It will become fresh; and everything will live where the river goes.
One of the signs I like the work I'm called to is that I don't dread Mondays any more. I actually look forward to getting stuck into work again. I've had a couple of recruiters contact me over the last couple of days, but I'm quite happy where I am.
Today at work we went over the list of proposals people have made for projects for the next year, and figured out whether to do them and how much time it would take. I was quite pleased that two of my proposals made the cut, though they won't get worked on until the autumn.
I have given my laptop to IT to try to fix. I don't know how long this will last. I hope everything gets to be happy and fixed again soon so I can work more on GNOME.
It's rather a sad admission, but I've never actually read the major prophets. (Of course I've read chapters here and there, but never all the way through.) I'd forgotten this, so it was an unexpected surprise when today's lesson was a passage I'd never heard before. It was Ezekiel 47, about the amazing river of God flowing out of the temple that makes stagnant water fresh, and brings healing and food to people. I read it again later in English and Welsh.

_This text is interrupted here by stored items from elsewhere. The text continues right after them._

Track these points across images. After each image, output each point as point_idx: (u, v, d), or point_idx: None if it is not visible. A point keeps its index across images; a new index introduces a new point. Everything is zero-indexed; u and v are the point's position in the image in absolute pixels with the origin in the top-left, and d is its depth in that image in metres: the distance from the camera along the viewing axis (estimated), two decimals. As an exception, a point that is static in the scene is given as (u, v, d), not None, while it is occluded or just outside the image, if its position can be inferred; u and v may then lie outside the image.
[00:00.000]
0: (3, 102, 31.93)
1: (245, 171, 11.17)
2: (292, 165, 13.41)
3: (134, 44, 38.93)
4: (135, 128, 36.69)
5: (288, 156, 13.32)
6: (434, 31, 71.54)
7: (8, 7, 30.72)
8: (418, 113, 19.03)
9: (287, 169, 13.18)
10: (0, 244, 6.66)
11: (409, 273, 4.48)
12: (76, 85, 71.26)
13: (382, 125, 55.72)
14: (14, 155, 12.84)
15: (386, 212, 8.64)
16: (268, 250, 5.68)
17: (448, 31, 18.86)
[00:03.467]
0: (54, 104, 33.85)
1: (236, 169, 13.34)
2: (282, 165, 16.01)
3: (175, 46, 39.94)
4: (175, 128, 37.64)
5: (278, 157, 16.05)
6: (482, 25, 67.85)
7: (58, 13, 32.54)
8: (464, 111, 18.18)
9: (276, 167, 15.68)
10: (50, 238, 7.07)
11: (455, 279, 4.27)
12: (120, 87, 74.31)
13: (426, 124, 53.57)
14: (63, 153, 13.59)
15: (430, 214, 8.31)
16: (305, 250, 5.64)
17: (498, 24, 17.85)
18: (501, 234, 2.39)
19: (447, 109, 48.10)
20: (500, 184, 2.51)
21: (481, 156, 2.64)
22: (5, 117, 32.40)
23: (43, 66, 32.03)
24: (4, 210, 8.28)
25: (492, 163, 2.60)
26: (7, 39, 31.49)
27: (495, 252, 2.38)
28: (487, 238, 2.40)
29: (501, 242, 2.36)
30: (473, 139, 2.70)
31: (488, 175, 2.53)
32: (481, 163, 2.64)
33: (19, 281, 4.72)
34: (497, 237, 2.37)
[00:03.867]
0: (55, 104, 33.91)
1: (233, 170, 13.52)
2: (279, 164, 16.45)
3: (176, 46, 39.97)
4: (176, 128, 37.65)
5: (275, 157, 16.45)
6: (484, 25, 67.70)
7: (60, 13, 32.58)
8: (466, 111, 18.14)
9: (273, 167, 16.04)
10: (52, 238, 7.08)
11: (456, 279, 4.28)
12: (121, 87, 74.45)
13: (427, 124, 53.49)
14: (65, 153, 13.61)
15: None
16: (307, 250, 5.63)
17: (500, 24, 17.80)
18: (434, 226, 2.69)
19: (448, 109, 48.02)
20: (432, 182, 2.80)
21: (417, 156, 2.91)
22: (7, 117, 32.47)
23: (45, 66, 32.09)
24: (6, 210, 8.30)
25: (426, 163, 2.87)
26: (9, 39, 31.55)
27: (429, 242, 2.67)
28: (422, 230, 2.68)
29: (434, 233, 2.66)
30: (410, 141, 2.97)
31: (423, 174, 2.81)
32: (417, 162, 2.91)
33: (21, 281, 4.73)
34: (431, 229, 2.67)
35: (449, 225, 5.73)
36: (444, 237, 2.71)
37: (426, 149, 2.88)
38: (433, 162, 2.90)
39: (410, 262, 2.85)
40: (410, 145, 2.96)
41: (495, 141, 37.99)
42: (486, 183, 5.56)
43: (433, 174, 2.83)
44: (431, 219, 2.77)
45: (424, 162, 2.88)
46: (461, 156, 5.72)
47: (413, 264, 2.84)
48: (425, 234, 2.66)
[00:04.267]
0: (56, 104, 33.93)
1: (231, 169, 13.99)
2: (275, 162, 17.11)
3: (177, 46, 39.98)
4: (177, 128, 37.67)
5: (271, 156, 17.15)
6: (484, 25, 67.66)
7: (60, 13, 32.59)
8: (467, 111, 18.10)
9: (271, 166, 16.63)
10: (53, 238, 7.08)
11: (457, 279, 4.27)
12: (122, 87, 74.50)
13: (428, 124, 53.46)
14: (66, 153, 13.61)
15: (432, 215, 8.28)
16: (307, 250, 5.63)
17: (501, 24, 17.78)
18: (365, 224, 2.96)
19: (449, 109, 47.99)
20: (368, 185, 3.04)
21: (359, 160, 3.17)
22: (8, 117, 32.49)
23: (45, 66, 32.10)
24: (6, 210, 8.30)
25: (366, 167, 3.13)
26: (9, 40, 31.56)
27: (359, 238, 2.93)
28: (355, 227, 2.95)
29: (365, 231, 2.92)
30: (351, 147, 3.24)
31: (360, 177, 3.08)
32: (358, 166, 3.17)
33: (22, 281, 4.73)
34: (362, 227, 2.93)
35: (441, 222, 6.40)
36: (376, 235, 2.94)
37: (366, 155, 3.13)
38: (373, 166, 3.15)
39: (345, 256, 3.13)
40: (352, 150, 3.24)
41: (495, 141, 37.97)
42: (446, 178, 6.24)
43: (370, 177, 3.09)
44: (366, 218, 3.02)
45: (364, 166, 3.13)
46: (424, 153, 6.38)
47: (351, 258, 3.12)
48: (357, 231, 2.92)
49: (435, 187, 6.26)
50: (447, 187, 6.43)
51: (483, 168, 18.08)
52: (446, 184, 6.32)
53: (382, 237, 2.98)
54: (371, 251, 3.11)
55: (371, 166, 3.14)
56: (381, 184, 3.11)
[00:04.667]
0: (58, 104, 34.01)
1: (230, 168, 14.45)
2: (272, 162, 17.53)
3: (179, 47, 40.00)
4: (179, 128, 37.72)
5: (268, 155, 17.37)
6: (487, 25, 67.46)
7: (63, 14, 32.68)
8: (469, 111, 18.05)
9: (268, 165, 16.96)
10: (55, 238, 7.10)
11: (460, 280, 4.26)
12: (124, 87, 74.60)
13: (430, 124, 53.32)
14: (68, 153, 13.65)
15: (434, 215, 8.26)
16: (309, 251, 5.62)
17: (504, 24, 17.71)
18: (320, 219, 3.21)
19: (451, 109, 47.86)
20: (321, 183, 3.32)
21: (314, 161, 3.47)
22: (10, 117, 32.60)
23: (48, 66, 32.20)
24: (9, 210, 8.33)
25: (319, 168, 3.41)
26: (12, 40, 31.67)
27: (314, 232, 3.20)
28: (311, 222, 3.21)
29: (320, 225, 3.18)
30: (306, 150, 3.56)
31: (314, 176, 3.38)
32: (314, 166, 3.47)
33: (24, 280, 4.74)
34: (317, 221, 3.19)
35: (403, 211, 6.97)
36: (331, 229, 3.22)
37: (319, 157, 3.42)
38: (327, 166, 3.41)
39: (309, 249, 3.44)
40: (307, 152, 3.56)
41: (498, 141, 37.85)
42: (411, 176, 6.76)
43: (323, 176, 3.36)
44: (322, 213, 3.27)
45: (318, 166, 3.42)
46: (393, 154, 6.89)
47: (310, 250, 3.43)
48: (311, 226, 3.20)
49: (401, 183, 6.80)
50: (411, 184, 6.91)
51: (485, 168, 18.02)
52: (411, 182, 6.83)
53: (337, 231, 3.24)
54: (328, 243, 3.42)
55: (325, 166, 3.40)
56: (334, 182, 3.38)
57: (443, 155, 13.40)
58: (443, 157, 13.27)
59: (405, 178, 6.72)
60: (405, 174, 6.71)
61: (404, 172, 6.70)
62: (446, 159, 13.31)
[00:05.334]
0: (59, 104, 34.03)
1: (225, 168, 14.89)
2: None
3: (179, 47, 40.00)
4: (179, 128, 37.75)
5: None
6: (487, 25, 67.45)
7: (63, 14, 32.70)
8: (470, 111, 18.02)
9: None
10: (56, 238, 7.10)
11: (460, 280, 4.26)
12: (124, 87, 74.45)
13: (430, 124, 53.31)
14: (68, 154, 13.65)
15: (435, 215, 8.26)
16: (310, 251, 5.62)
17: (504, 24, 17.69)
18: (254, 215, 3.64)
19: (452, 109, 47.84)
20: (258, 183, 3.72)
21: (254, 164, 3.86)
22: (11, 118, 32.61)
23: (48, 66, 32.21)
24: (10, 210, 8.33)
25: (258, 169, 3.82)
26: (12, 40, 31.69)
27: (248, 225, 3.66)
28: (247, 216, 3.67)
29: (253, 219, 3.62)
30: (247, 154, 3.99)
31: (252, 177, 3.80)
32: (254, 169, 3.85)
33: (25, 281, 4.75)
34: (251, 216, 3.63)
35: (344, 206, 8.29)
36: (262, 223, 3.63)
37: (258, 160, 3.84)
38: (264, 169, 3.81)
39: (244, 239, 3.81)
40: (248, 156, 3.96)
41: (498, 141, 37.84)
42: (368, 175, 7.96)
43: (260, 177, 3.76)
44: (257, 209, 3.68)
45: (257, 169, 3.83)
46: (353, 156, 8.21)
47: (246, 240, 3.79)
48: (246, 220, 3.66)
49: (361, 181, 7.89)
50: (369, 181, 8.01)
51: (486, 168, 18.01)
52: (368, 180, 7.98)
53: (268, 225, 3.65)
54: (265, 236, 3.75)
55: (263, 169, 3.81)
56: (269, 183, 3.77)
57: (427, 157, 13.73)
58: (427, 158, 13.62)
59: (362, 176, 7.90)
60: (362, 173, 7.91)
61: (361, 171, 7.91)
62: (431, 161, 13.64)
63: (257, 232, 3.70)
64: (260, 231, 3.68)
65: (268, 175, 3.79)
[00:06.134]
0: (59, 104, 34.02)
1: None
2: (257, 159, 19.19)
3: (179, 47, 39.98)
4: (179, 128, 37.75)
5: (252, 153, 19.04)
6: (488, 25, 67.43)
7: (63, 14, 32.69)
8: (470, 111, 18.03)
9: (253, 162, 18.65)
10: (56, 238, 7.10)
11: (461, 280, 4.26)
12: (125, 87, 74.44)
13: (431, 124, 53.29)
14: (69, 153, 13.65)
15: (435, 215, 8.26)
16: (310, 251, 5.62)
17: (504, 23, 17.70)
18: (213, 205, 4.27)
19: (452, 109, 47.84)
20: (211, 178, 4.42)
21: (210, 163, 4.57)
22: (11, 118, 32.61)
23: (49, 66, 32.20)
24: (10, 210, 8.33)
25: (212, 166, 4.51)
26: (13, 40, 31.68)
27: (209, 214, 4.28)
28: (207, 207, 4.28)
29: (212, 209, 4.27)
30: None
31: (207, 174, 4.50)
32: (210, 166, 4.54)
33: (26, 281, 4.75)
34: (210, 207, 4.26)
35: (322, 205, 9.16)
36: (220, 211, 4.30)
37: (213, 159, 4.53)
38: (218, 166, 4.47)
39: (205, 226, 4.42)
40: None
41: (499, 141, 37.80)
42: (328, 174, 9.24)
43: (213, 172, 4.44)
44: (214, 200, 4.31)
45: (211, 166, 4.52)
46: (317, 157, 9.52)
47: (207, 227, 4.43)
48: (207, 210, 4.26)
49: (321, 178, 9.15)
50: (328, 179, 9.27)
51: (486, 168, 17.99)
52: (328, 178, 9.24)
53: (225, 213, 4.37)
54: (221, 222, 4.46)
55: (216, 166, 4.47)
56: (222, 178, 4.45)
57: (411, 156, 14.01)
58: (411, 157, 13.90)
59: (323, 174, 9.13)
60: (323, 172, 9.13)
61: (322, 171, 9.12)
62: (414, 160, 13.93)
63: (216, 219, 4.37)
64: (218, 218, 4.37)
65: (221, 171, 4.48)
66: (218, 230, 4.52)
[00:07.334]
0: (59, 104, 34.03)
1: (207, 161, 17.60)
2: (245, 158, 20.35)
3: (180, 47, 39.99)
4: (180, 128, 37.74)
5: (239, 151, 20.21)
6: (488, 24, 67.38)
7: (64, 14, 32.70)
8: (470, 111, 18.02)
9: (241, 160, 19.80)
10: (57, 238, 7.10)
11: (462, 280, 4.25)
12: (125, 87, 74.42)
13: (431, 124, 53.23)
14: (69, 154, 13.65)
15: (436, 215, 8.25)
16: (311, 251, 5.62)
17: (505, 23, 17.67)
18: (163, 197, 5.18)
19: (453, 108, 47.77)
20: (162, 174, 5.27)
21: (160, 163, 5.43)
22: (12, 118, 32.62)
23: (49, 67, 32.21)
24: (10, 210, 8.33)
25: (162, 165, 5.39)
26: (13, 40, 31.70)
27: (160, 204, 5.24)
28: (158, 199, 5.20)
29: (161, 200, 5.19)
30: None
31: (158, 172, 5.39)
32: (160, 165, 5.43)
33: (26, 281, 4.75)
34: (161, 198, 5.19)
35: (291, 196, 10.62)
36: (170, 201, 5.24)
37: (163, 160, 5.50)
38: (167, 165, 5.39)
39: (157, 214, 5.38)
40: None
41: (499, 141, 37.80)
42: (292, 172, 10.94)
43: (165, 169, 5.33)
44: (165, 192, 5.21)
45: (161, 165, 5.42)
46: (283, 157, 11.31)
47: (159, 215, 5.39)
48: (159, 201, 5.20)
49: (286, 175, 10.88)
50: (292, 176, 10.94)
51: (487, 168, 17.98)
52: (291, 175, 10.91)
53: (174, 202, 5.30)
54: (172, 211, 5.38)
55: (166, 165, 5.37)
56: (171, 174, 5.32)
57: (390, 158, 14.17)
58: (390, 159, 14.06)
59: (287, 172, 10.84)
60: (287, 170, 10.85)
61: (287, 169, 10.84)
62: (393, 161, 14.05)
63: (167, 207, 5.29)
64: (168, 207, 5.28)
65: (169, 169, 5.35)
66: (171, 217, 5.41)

The sermon was rather unexpectedly a bit political. The preacher said that it was his habit to bring lists of the Americans who had died in Iraq over the previous week in on Monday, so that he could pray for their families and their souls; he told us a bit about one of them from Philly and how the government website said he had died in "non-combat operations", and how usually when it said that it also said that the event was under investigation, but it didn't even say that here. He stopped a moment before saying "so not only did he die in a stupid pointless war, but he didn't even die fighting, and they aren't bothering to investigate", but it was pretty heavily implied.
When I got home, it was pizza Monday (if you buy two pizzas, they're very cheap, and Sharon and SaraMae buy the other one). Also, we tried to fix the mower, but it wouldn't start, so we couldn't mow the lawn.